We won the best restaurant in Baltimore for two years consecutively, and I won Baltimore Magazine’s best chef in Baltimore in 2016 and 2017. We were awarded three and a half out of four stars by Tom Sietsema, food critic for the Washington Post. No restaurant in Baltimore had gotten that high of a rating before. People asked me how much money I paid for the review. I didn’t know who the writer was. I had never seen his face and had no idea he came to the restaurant.
Opportunities started surrounding me. I had to believe in myself and listen to my intuition. There have been so many moments in my career that were the perfect time, the perfect moment, the perfect everything. When I look back and connect the dots, I see the big picture.
At the end of 2016, a group of investors approached me. They loved the way I cooked and had an idea to open a rotisserie chicken place with a speakeasy bar at the back, so I joined the team that created Chicken+Whiskey in DC. I’m still a business partner at the restaurant. Around the same time, I created Seven Reasons in DC with my Argentine business partner, Ezequiel Vázquez-Ger. He’s an economist and political consultant. He had eaten at Alma, and one day he asked if I wanted to open a restaurant in Washington DC together. We opened with a little hope, all the possible motivations, and tried to do our best. We never expected all the accolades we achieved, including recognition from the Washington Post, Esquire, and more.
We immigrants have contributed everything to gastronomy in the States. Without immigrants, there’s no food at all. We carry our culture in our palate. Every time we migrate, we carry and share our culture. When you have a gathering of immigrants, we always bring something to eat. We share everything on the table.

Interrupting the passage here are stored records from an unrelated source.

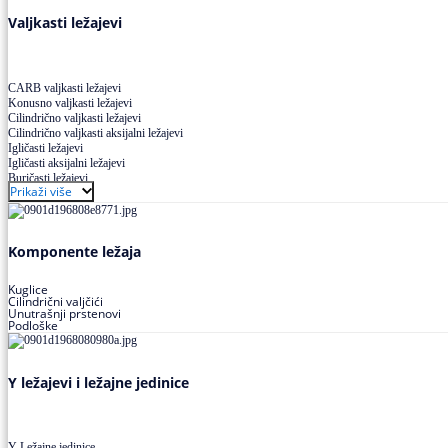
Valjkasti ležajevi
CARB valjkasti ležajevi
Konusno valjkasti ležajevi
Cilindrično valjkasti ležajevi
Cilindrično valjkasti aksijalni ležajevi
Igličasti ležajevi
Igličasti aksijalni ležajevi
Buričasti ležajevi
Prikaži više
Buričasti zaptiveni ležajevi
Buričasti aksijalni ležajevi
Komponente ležaja
Kuglice
Cilindrični valjčići
Unutrašnji prstenovi
Podloške
Y ležajevi i ležajne jedinice
Y Ležajne jedinice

So I didn’t hesitate when Italian immigrant Peter Schechter proposed the idea of Immigrant Food to me. I obviously fell in love. As an immigrant, he understood my story and how we can support immigrants in this country. We’re an advocacy restaurant and partner with NGOs to let them use our upstairs space for English classes, legal advice, and other gatherings. Supporting immigrants is the core of everything we do. We source as much as possible from local farms, immigrant-run farms, and refugees. We work with a kitchen collective for Syrian refugees.
A restaurant was the right establishment to support immigrants in the country’s capital because we have to be proud and show our culture. There’s no better place than DC, which is a very multicultural city. When we first opened in November 2019, I was a bit scared as we’re located just a few blocks away from the White House. When we found the location, I told Peter we’re crazy. But, we actually received orders from there. We don’t know for who, but sometimes we get over 20 orders from the White House.
We celebrate immigration through food. Making the menu was a huge challenge. It’s like 20 restaurants inside of one. I took a piece of paper and made a very detailed spider web with countries, ingredients, and spices. I started to notice certain ingredients repeating in different places. I started to think about how I can create something to represent El Salvador and Ethiopia. Both country’s cuisines consist of rice, spice, and plantains. I created a fusion between Ethiopian and Salvadorian. It was gorgeous, but I lost half of my hair creating the menu. My beard is now completely white.
I love our partnership with Tables Without Borders that helps refugees. They’re the real chefs from those countries. We work with them side by side to create truly authentic food. I’m growing my creativity every time we do something with one of those chefs. Last week I spent time cooking with a chef from the Ivory Coast. He tasted the dish, and he said it tasted as if his mother made it. We dream of opening an Immigrant Food restaurant in every state and bringing these dishes to everyone!
Being the chef of Immigrant Food feels like achieving a lifelong dream. It gives me the motivation to keep going. I don’t work. I play every day.